E São Pedro, bonachão:
- Entra, Irene. Você não precisa pedir licença.
O gosto pelo poema-piada prosseguirá em seu segundo livro História do Brasil, porém a
crise metafísica - vivenciada em 1934 - leva-o, no ano seguinte, a buscar a amizade
religiosa e a parceria de outro escritor cristão, Jorge de Lima, com quem escreverá Tempo e
eternidade. O objetivo de ambos é "restaurar a poesia em Cristo". Mas se, no caso do poeta
alagoano, a religiosidade sempre se reveste de certo apelo tradicional e popular, em Murilo
Mendes, ela é muito mais filosófica, com um requinte espiritual que, contraditoriamente, a
aproxima dos dilemas mais concretos de nosso tempo. O cristianismo surge como resposta
para um mundo sanguinário e sem sentido, como se observa em O filho do século:
"Cairei no chão do século vinte
Aguardam-me lá fora
As multidões famintas justiceiras
Sujeitos com gases venenosos (...)
É a hora das barricadas, dos fuzilamentos
Fomes desejos ânsias sonhos perdidos
Miséria der todos os países uni-vos
Fogem a galope os anjos-aviões
Carregando o cálice da esperança "
Poesia Moderna
O cristianismo é, para o escritor mineiro, "um desafio ético à sociedade planetária", um
caminho contra a guerra, contra as ditaduras de direita e de esquerda e contra todas as
forças que aviltam a dignidade humana. A caridade cristã torna-se a única alternativa de
justiça social que não passa pela militância política, geralmente sectária. Porém, o
cristianismo é, sobretudo uma tentativa de compreender a existência, ordenar o seu caos,
retirar-lhe o caráter de gratuidade e de absurdo, ainda que nem sempre este consolo
religioso se ofereça aos homens.. Exemplo de poesia, que nasce no cotidiano e se impregna
de metafísica, encontramos em "Canto do noivo":
"Eu verei tuas formas crescerem pouco a pouco
verei tuas formas mudarem a cor, o peso, o ritmo,
teus seios se dilatarem na noite quente,
os olhos se transformarem quando brotar a idéia do primeiro filho.
Assistirei ao desenvolver das tuas idades,
guardando todos os teus movimentos.
Já está na minha memória a menina mãe de bonecas,
depois a que ficava de tarde na janela,
e a que se alterou quando me conheceu,
e a que está perto da união das almas e dos corpos.
As outras virão. Tuas ancas hão de se alargar,
e os seios caídos, o olhar apagado, os cabelos sem brilho
hão de te arrastar pra mais perto do sentido do amor,
ó minha mártir, forma que eu destruí, integrada em mim."
O que torna Murilo Mendes um poeta difícil para alguns leitores é também o seu código
verbal.
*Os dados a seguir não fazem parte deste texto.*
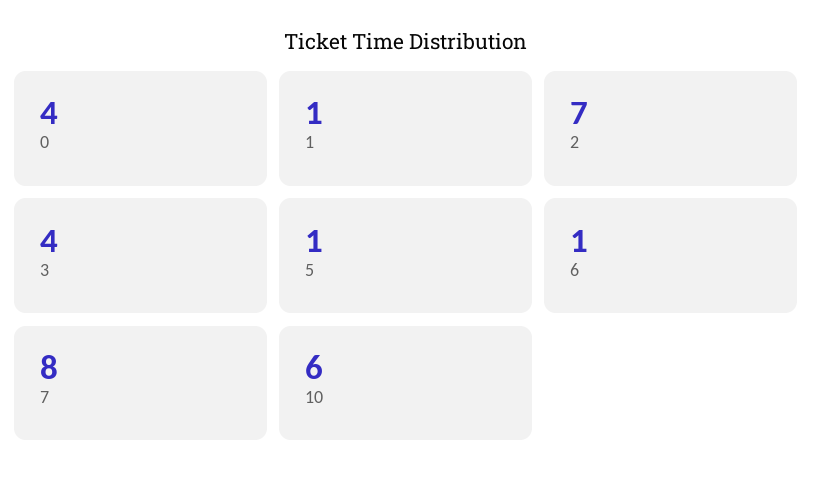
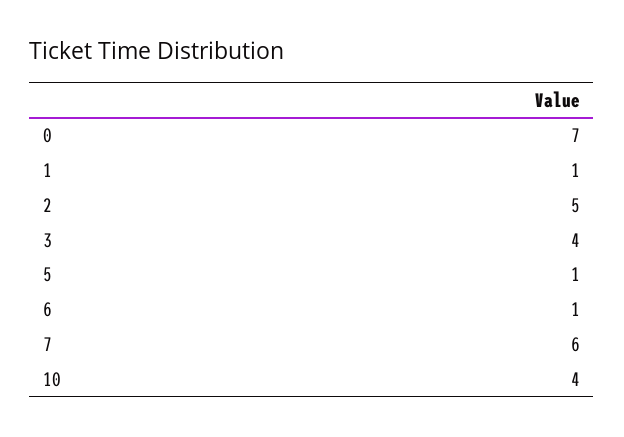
  {
-   "0": 4,
+   "0": 7,
    "1": 1,
-   "2": 7,
+   "2": 5,
    "3": 4,
    "5": 1,
    "6": 1,
-   "7": 8,
+   "7": 6,
-   "10": 6
+   "10": 4
  }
A expressão de suas inquietações e postulados cristãos dá-se em linguagem áspera,
despida de musicalidade, mais próxima do substantivo que do adjetivo. Além disso, ele
atinge intencionalmente uma espécie de supra-realismo, definido por imagens
desconcertantes, alucinações, uso de símbolos e, por vezes, acentuada abstração. Vários
críticos já rotularam sua poética de surrealista. Neste Poema barroco as metáforas
aproximam-se da irrealidade e do sonho:
"Os cavalos da aurora derrubando pianos
Avançam furisoamente pelas portas da noite.
Dormem na penumbra antigos antos com os pés feridos,
Dormem relógios e cristais de outro tempo, esqueletos de atrizes.
O poeta calça nuvens ornadas de cabeças gregas (...)
O constante apelo à alegoria; o celebralismo que se confunde com a fé; a busca de
significado religioso tanto para o drama individual quanto para o drama histórico; e os
inúmeros recursos técnicos e estilísticos, garantem à poesia de Murilo Mendes uma
permanência que análises de especialistas deverão confirmar, nos próximos anos.